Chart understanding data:
● ● ●
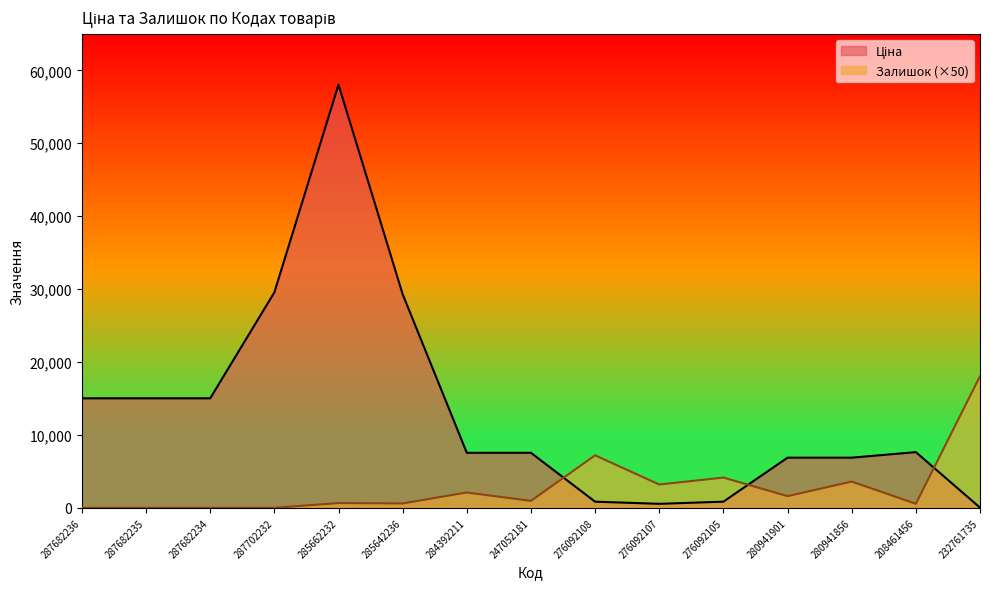

Rank the series by their average value, from highest to lowest.

Ціна, Залишок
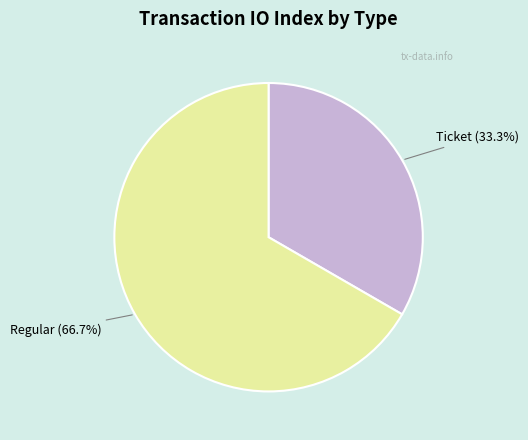

Is the sum of Regular and Ticket greater than half?

Yes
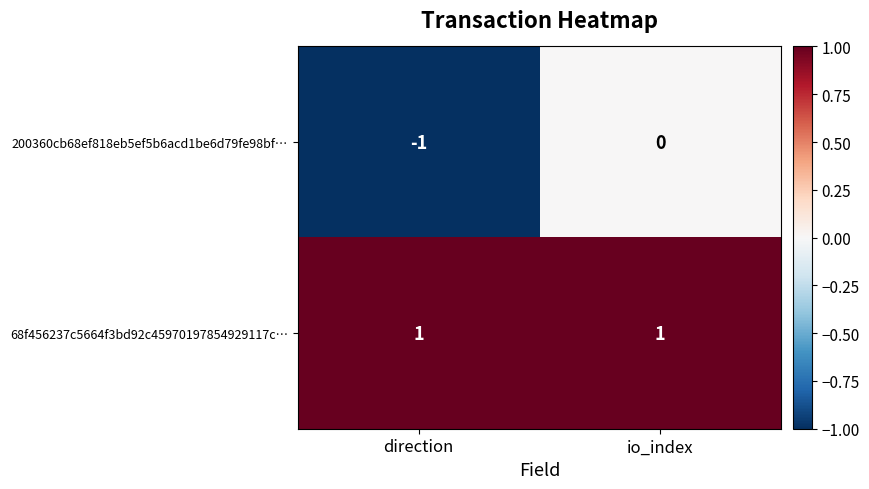

Which series changed the most between direction and io_index?

200360cb68ef818eb5ef5b6acd1be6d79fe98bf…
● ● ●
Rewrite every item above, replacing "series" with "data series" and leaving all other wording unchanged. Omit the pictures from your output.

ANSWER TO THIS TASK:
Rank the data series by their average value, from highest to lowest.

Ціна, Залишок

Is the sum of Regular and Ticket greater than half?

Yes

Which data series changed the most between direction and io_index?

200360cb68ef818eb5ef5b6acd1be6d79fe98bf…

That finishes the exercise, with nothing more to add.